During the second phase of the competitive dialogue, the number of bidders is reduced to 2–3 where they prepare a detail design proposal submission to enter into the final bids.
In the final bids, there are 2 bidders who then are invited to submit their final bid for the works.
On the selection of the preferred bidder the contractor finishes off the design, facility management and other legal arrangement for the PFI project.
As explained this whole process can take a lot longer and would take some time before you can start on site.
Once the works have been awarded the contractor will continue to finish the design while the construction works takes place.
After the construction, the management of the infrastructure will be undertaken by the SPV to get the commission back from the Government or from running the facility until operating agreement runs out.

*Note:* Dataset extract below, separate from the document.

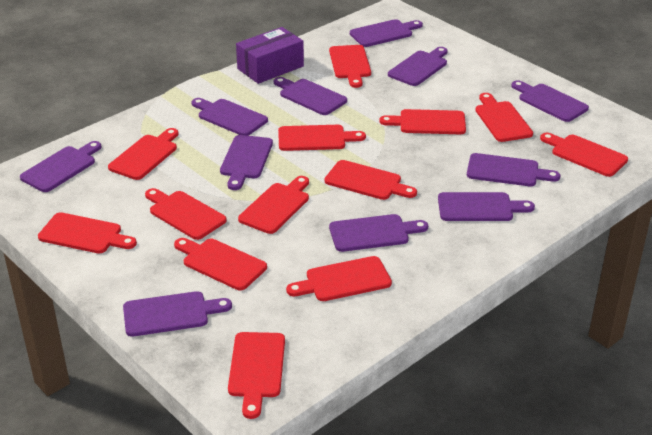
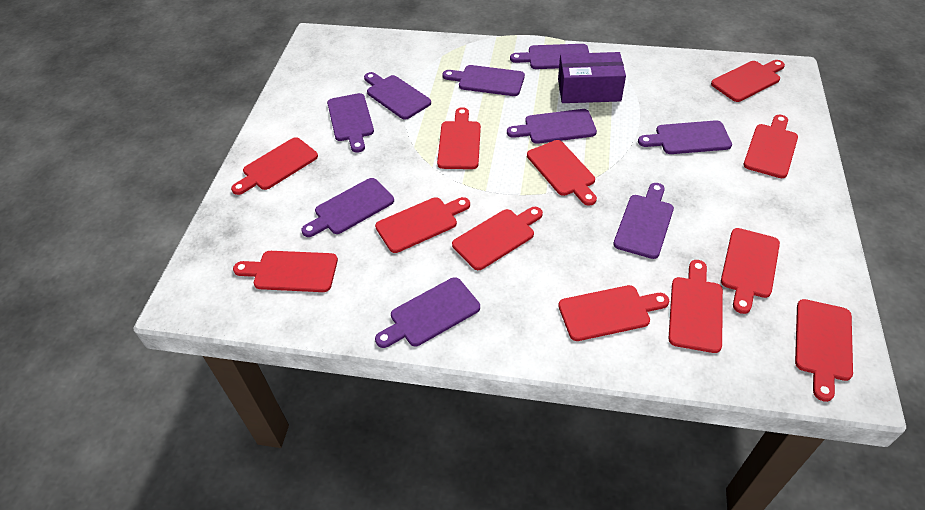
purple cutting board: [20,141,102,192] [123,291,232,337] [191,98,268,136] [220,135,273,190] [274,77,347,115] [329,214,428,252] [350,19,423,47] [388,47,448,86] [438,192,535,221] [467,153,560,186] [511,80,589,122] = 11 -> [301,178,394,237] [327,93,374,153] [364,72,431,120] [375,277,480,348] [442,65,525,96] [507,109,597,144] [510,44,589,69] [613,183,674,259] [638,120,732,154] = 9
red cutting board: [38,212,137,254] [108,128,179,180] [145,188,227,240] [174,238,267,290] [228,332,285,419] [238,176,309,234] [278,125,366,151] [286,256,392,301] [324,160,417,200] [329,45,371,88] [379,109,466,134] [475,93,533,142] [540,133,628,177] = 13 -> [231,137,318,195] [233,251,338,292] [375,197,470,253] [437,107,481,169] [452,207,543,270] [527,140,597,206] [558,285,669,341] [668,260,723,353] [711,60,785,102] [721,228,780,314] [743,114,798,178] [795,299,853,402] = 12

- Privately funded so there is no burden on public sector
- Transfer of risk to private sector
- The contractor fully manages the operation and it is better value for money
- More innovative input from the private sector to make the work more efficient to maximise profit and value
- This route is very expensive
- Bid preparation can be very high
- The government is committed to making payments for the life of the agreement
Now that you understand what the different procurement routes are you will be able to make an informative choice when advising your client.
I would identify the procurement routes on your past and present projects so that you know what route it is. Try not to confuse yourself with the contract, we’ll get to that at a later stage once we’ve covered tendering.
I will revisit the procurement routes section in the future and possibly go through more detail on selecting the appropriate route. But the information provided right now is adequate enough to allow you to formulate the best route based on Time, Cost, and Quality/performance.